« L'homme peut refuser, plus ou moins consciemment, de consentir au désir qui l'habite.
Dans ce cas, il est comme un aveugle-né. Il est empêché d'interpréter les signes. »

Entretiens - Denis Vasse, communicant

In Libération 27 octobre 1988

Lacanien affirmé, le psychanalyste villeurbannais vient de publier son cinquième libre « La chair envisagée ». Ce nouveau témoignage de sa pratique, destiné à ses confrères mais surtout à « ceux qui souffrent », rappelle que « naître, c’est mourir à ce qui nous conçoit ».

Denis Vasse parle comme il écrit. Lumineux quand il décrit ce qui se passe dans la tête et le corps des analysants qui se succèdent sur son divan, facilement opaque pour le commun des mortels lorsqu’il passe au cran supérieur, la théorie psychanalytique. Mais le plus frappant, c’est que l’homme colle à son discours sur la vérité, que la cure analytique ne cesse de fouiller. Dans La chair envisagée publié fin septembre, comme dans ses libres précédents, il explique que la vie n’est possible que si l’on renonce à son l’image, et qu’il n’y a pas d’autre issue que de reconnaître sa propre division. Le psychanalyste, également médecin et jésuite, a assis son autorité bien au-delà de Villeurbanne, une ville qu’il a choisi lorsqu’il a quitté l’Algérie parce qu’il n’y connaissait personne et par volonté d’échapper à la psychanalyse-spectacle. Très chaleureux, il s’engage dans le dialogue comme un homme divisé, n’ayant pas réponse à tout, ne cherchant pas à vendre l’image du mandarin. Et sans se réfugier, comme il lui serait aisé de le faire, derrière les séminaires qu’il dirige ou derrière ses ouvrages.

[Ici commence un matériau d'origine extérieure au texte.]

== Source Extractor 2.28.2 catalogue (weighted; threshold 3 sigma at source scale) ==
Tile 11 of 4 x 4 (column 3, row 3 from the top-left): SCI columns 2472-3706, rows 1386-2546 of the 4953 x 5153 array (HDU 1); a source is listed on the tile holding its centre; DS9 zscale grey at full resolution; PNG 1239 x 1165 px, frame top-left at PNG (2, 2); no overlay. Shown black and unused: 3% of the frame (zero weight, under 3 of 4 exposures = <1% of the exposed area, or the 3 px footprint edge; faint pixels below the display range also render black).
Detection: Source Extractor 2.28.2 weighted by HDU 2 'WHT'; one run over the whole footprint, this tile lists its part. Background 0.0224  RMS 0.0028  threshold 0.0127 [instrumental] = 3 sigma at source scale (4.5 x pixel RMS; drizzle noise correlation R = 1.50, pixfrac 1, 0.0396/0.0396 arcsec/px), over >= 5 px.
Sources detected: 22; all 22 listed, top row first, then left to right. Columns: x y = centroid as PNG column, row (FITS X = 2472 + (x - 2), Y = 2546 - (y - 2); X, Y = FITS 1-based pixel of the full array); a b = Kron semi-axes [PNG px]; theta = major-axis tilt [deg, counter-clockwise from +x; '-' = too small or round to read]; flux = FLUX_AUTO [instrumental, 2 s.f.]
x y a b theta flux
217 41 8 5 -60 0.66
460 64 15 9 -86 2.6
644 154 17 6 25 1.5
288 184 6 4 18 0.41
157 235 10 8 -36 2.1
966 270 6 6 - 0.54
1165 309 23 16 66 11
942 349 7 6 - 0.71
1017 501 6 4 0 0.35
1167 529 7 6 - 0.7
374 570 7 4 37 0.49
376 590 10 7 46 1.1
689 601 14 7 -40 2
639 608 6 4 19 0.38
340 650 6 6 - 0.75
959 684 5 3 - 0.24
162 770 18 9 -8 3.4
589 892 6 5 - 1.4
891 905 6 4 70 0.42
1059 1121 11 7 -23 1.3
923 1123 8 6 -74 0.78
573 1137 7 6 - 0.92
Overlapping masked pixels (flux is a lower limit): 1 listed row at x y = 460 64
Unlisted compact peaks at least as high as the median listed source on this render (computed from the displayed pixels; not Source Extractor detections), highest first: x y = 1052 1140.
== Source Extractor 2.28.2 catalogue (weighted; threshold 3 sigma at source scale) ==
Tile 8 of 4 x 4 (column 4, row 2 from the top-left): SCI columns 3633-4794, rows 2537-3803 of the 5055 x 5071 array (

Lacanien affirmé, Denis Vasse se défend de « construire une œuvre » en publiant son cinquième livre. Ni « Séminaires » ni « Ecrits », ses ouvrages sont autant de témoignages sur sa pratique analytique. Des témoignages destinés à ses confrères et surtout « à ceux qui souffrent », ceux qui lui écrivent « qu’ils se sont reconnus dans tel ou tel livre et que de mieux comprendre leur situation les avait aidés ».

Le nom de Vasse est souvent associé aux enfants avec lesquels il effectue un travail clinique comparable à celui de Françoise Dolto, dont il était très proche. Dans le cadre, notamment, du « Jardin Couvert » qu’il co-dirige à Lyon. En fait il reçoit essentiellement des adultes dans son cabinet villeurbannais mais dit-il dans un sourire, « il est plus facile dans un livre de s’adresser aux adultes en leur présentant des cas d’enfants ». C’est plus recevable, mais en fait c’est la même chose. Ce qui empêche de vivre : le mensonge, le fantasme de toute-puissance, la peur de l’Autre. Autant de concepts qui s’éclairent dans les allers-retours de son livre entre les « morceaux choisis » de ses clients et ses interprétations. Tel le récit au style direct de quelques semaines de la cure de Katia Lexico, une petite fille qui ne sait pas parler. Katia, six ans et demi, dont le père a quitté le foyer familial à la naissance, s’exprime d’une façon presque incompréhensible. « Après tout, jargonner pour parler quand son père s’appelle Lexico, c’est témoigner on ne peut mieux de sa filiation et de son refus » commente l’analyste. Dans un long tâtonnement – pour vérifier s’il a bien compris les paroles déformées de la petite fille qui rit aux éclats lorsqu’il tape à côté – Vasse met progressivement à nu quelques repères à travers les dessins de l’enfant : un bébé qui veut tuer un monsieur qui l’a abandonné. De temps à autre Vasse avance quelques réponses dans ce dialogue ardu : un bébé meurtrier ne peut plus parler comme un homme – puis, Katia ayant dessiné un bébé avec deux bouches, l’une pour manger l’autre pour parler, il désigne la bouche morte. Katia acquiesce. De séance en séance son discours s’éclaircit.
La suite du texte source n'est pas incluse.